### Prompt:
Please report, as a single number with no other text, how many lines of the listing contain "buttons".

### Information supplied:

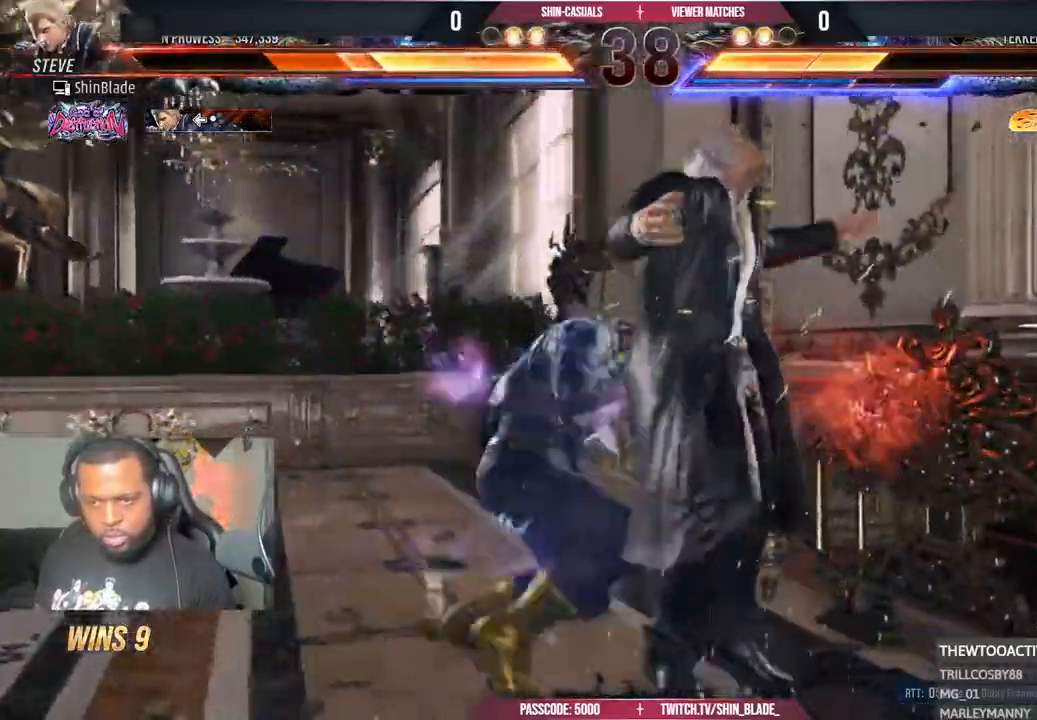
Gameplay with a controller (PlayStation layout); each line is a JSON object with the inputs held at the frame after it. "events" lists button and stick changes between this image and that frame as [ms after this image, input, new state], when the widget could be followed in between.
{"buttons": [], "left_stick": "center", "right_stick": "center", "events": []}
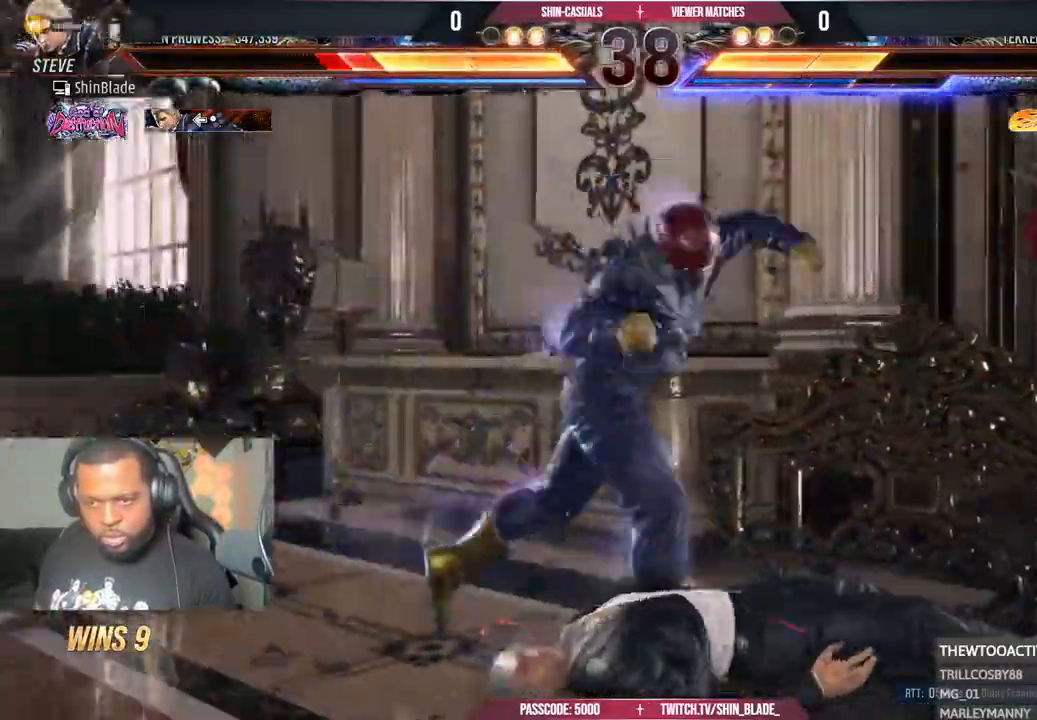
{"buttons": ["CIRCLE", "DPAD_DOWN", "DPAD_RIGHT"], "left_stick": "center", "right_stick": "center", "events": [[200, "CIRCLE", "down"], [333, "CROSS", "down"], [350, "CIRCLE", "up"], [367, "DPAD_RIGHT", "down"], [383, "DPAD_DOWN", "down"], [400, "CIRCLE", "down"], [467, "CROSS", "up"]]}
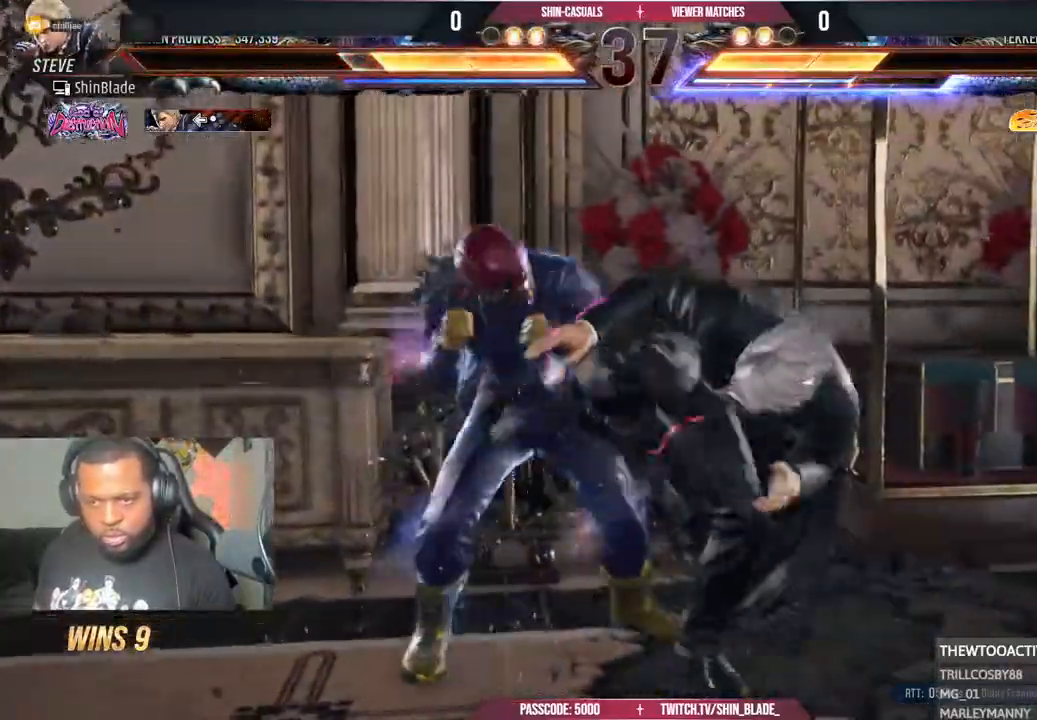
{"buttons": ["DPAD_DOWN"], "left_stick": "center", "right_stick": "center", "events": [[50, "CROSS", "down"], [67, "DPAD_DOWN", "up"], [150, "CIRCLE", "up"], [150, "DPAD_RIGHT", "up"], [150, "R2", "down"], [183, "CROSS", "up"], [283, "CIRCLE", "down"], [283, "R2", "up"], [433, "CIRCLE", "up"], [433, "DPAD_DOWN", "down"]]}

### Exercise response:
3